#### [What you will do]
A word-for-word restatement of every entry is what is needed here.

(Extracted page text data)
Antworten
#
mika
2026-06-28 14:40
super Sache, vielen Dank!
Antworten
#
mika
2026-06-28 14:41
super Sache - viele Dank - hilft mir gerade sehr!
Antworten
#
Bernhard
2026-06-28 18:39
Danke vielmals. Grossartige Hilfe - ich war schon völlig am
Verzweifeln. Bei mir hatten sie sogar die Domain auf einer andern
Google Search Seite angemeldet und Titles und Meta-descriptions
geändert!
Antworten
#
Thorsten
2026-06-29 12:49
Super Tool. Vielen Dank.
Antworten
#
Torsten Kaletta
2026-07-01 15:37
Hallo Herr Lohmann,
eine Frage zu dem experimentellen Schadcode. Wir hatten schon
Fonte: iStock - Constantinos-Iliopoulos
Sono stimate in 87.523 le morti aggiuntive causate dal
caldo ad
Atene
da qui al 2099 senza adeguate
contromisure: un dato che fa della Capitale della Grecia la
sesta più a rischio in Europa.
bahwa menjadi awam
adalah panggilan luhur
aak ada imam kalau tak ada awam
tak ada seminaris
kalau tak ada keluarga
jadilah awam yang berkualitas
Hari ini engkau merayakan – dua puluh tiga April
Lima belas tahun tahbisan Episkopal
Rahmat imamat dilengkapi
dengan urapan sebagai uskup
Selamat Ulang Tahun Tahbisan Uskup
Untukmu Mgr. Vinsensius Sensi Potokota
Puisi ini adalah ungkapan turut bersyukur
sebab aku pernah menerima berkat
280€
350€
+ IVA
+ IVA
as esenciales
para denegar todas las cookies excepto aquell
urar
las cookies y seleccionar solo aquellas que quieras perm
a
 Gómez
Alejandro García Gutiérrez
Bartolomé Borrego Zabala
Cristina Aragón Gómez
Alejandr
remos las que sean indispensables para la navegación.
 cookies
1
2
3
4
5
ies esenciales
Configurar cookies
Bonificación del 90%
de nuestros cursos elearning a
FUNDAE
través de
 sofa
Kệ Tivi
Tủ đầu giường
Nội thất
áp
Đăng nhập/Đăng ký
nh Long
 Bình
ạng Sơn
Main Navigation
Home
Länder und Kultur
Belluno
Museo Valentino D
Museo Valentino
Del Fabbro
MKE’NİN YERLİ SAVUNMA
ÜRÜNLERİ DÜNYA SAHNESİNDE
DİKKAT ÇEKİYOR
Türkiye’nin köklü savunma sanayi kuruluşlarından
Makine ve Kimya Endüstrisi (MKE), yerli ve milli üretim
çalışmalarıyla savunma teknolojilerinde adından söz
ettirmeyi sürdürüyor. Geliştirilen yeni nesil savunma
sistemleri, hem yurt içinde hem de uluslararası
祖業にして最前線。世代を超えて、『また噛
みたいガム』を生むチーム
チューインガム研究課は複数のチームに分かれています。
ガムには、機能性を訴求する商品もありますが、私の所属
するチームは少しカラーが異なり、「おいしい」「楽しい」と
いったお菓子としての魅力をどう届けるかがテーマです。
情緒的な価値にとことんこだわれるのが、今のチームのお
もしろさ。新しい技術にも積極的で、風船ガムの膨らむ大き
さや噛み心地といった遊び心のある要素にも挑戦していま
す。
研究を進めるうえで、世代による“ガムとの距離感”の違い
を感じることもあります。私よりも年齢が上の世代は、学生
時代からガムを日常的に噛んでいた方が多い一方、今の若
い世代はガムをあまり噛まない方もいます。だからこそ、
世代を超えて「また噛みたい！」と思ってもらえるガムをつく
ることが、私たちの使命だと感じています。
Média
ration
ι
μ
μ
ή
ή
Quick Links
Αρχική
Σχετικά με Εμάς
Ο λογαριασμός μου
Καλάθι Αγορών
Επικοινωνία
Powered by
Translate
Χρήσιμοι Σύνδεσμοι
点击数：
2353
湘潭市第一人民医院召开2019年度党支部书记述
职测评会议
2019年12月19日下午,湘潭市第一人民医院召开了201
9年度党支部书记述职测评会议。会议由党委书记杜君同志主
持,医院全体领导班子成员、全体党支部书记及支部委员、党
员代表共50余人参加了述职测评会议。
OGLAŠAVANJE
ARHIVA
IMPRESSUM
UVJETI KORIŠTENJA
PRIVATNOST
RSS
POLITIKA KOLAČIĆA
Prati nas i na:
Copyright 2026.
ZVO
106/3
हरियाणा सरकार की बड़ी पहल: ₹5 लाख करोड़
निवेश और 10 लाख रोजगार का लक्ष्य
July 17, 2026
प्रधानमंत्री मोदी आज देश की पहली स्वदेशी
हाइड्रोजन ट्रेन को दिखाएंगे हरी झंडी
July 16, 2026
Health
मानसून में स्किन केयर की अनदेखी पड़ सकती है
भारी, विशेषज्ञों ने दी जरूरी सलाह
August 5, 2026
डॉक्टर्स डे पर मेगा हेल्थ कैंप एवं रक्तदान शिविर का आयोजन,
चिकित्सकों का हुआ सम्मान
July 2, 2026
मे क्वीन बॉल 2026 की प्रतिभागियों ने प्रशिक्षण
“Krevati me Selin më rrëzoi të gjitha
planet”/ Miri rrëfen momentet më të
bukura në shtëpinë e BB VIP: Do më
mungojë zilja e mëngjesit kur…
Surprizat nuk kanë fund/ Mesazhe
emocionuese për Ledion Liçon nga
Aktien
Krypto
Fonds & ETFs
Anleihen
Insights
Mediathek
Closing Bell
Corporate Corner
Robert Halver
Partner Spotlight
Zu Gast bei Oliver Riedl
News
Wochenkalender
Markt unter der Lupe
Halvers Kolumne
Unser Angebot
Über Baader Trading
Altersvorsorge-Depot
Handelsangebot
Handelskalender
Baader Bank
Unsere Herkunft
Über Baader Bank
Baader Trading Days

#### [Response area]
Antworten
#
mika
2026-06-28 14:40
super Sache, vielen Dank!
Antworten
#
mika
2026-06-28 14:41
super Sache - viele Dank - hilft mir gerade sehr!
Antworten
#
Bernhard
2026-06-28 18:39
Danke vielmals. Grossartige Hilfe - ich war schon völlig am
Verzweifeln. Bei mir hatten sie sogar die Domain auf einer andern
Google Search Seite angemeldet und Titles und Meta-descriptions
geändert!
Antworten
#
Thorsten
2026-06-29 12:49
Super Tool. Vielen Dank.
Antworten
#
Torsten Kaletta
2026-07-01 15:37
Hallo Herr Lohmann,
eine Frage zu dem experimentellen Schadcode. Wir hatten schon
Fonte: iStock - Constantinos-Iliopoulos
Sono stimate in 87.523 le morti aggiuntive causate dal
caldo ad
Atene
da qui al 2099 senza adeguate
contromisure: un dato che fa della Capitale della Grecia la
sesta più a rischio in Europa.
bahwa menjadi awam
adalah panggilan luhur
aak ada imam kalau tak ada awam
tak ada seminaris
kalau tak ada keluarga
jadilah awam yang berkualitas
Hari ini engkau merayakan – dua puluh tiga April
Lima belas tahun tahbisan Episkopal
Rahmat imamat dilengkapi
dengan urapan sebagai uskup
Selamat Ulang Tahun Tahbisan Uskup
Untukmu Mgr. Vinsensius Sensi Potokota
Puisi ini adalah ungkapan turut bersyukur
sebab aku pernah menerima berkat
280€
350€
+ IVA
+ IVA
as esenciales
para denegar todas las cookies excepto aquell
urar
las cookies y seleccionar solo aquellas que quieras perm
a
 Gómez
Alejandro García Gutiérrez
Bartolomé Borrego Zabala
Cristina Aragón Gómez
Alejandr
remos las que sean indispensables para la navegación.
 cookies
1
2
3
4
5
ies esenciales
Configurar cookies
Bonificación del 90%
de nuestros cursos elearning a
FUNDAE
través de
 sofa
Kệ Tivi
Tủ đầu giường
Nội thất
áp
Đăng nhập/Đăng ký
nh Long
 Bình
ạng Sơn
Main Navigation
Home
Länder und Kultur
Belluno
Museo Valentino D
Museo Valentino
Del Fabbro
MKE’NİN YERLİ SAVUNMA
ÜRÜNLERİ DÜNYA SAHNESİNDE
DİKKAT ÇEKİYOR
Türkiye’nin köklü savunma sanayi kuruluşlarından
Makine ve Kimya Endüstrisi (MKE), yerli ve milli üretim
çalışmalarıyla savunma teknolojilerinde adından söz
ettirmeyi sürdürüyor. Geliştirilen yeni nesil savunma
sistemleri, hem yurt içinde hem de uluslararası
祖業にして最前線。世代を超えて、『また噛
みたいガム』を生むチーム
チューインガム研究課は複数のチームに分かれています。
ガムには、機能性を訴求する商品もありますが、私の所属
するチームは少しカラーが異なり、「おいしい」「楽しい」と
いったお菓子としての魅力をどう届けるかがテーマです。
情緒的な価値にとことんこだわれるのが、今のチームのお
もしろさ。新しい技術にも積極的で、風船ガムの膨らむ大き
さや噛み心地といった遊び心のある要素にも挑戦していま
す。
研究を進めるうえで、世代による“ガムとの距離感”の違い
を感じることもあります。私よりも年齢が上の世代は、学生
時代からガムを日常的に噛んでいた方が多い一方、今の若
い世代はガムをあまり噛まない方もいます。だからこそ、
世代を超えて「また噛みたい！」と思ってもらえるガムをつく
ることが、私たちの使命だと感じています。
Média
ration
ι
μ
μ
ή
ή
Quick Links
Αρχική
Σχετικά με Εμάς
Ο λογαριασμός μου
Καλάθι Αγορών
Επικοινωνία
Powered by
Translate
Χρήσιμοι Σύνδεσμοι
点击数：
2353
湘潭市第一人民医院召开2019年度党支部书记述
职测评会议
2019年12月19日下午,湘潭市第一人民医院召开了201
9年度党支部书记述职测评会议。会议由党委书记杜君同志主
持,医院全体领导班子成员、全体党支部书记及支部委员、党
员代表共50余人参加了述职测评会议。
OGLAŠAVANJE
ARHIVA
IMPRESSUM
UVJETI KORIŠTENJA
PRIVATNOST
RSS
POLITIKA KOLAČIĆA
Prati nas i na:
Copyright 2026.
ZVO
106/3
हरियाणा सरकार की बड़ी पहल: ₹5 लाख करोड़
निवेश और 10 लाख रोजगार का लक्ष्य
July 17, 2026
प्रधानमंत्री मोदी आज देश की पहली स्वदेशी
हाइड्रोजन ट्रेन को दिखाएंगे हरी झंडी
July 16, 2026
Health
मानसून में स्किन केयर की अनदेखी पड़ सकती है
भारी, विशेषज्ञों ने दी जरूरी सलाह
August 5, 2026
डॉक्टर्स डे पर मेगा हेल्थ कैंप एवं रक्तदान शिविर का आयोजन,
चिकित्सकों का हुआ सम्मान
July 2, 2026
मे क्वीन बॉल 2026 की प्रतिभागियों ने प्रशिक्षण
“Krevati me Selin më rrëzoi të gjitha
planet”/ Miri rrëfen momentet më të
bukura në shtëpinë e BB VIP: Do më
mungojë zilja e mëngjesit kur…
Surprizat nuk kanë fund/ Mesazhe
emocionuese për Ledion Liçon nga
Aktien
Krypto
Fonds & ETFs
Anleihen
Insights
Mediathek
Closing Bell
Corporate Corner
Robert Halver
Partner Spotlight
Zu Gast bei Oliver Riedl
News
Wochenkalender
Markt unter der Lupe
Halvers Kolumne
Unser Angebot
Über Baader Trading
Altersvorsorge-Depot
Handelsangebot
Handelskalender
Baader Bank
Unsere Herkunft
Über Baader Bank
Baader Trading Days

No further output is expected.